Monday, September 22, 2014
You never quite know what you’ll find happening in the city
of Vicenza.
Take, for example, a commemoration honoring the 500th
anniversary of Magellan’s voyage around the world. Why in Vicenza? Magellan
didn’t make it home from the 2-year cruise, struck down in a hail of spears on
a remote Phillippine island, after turning his canon on indigenous residents,
having chosen the wrong side during a local rebellion. But Antonio Pigafetta, a
Vicentino scholar and paying passenger on the ship, survived the attack. Upon
his return he gave the only eyewitness account of Magellan’s untimely end. Pigafetta’s
house still stands in Vicenza, the finest example of Gothic architecture in the
city, and an oft-visited destination on the architectural walking tour, which
mostly includes the finest examples of works by Palladio.

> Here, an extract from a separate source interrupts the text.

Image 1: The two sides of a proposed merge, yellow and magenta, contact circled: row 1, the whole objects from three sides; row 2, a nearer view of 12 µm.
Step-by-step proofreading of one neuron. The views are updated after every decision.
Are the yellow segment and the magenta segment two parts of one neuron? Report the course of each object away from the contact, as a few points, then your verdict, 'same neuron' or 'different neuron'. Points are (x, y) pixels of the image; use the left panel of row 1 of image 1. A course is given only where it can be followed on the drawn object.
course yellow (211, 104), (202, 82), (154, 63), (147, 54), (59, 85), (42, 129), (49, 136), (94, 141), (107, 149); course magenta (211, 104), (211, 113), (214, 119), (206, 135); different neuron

Unexpected things always appear year-round in little Vicenza,
less known than its nearby sisters Venice and Verona, both easily accessible,
about a half hour distant. A re-enactment of Pigafetta’s return home included a
procession of costumed actors followed by horn players, drummers and
flag-throwers, who stopped intermittently among Vicenza’s narrow cobbled
streets and Renaissance plazas to perform balletic routines to stirring drum
rolls. The procession ended on Pigafetta’s doorstep, where the great man
himself read from his diaries of the circumnavigation completed five centuries
ago.
In the town square called the Piazza Signori, a thriving
market of delicacies was in progress, and later in the day local residents
could be seen sampling from the stalls: cheeses, salumeria, exotic honeys,
rustic breads and the first black truffles of the season.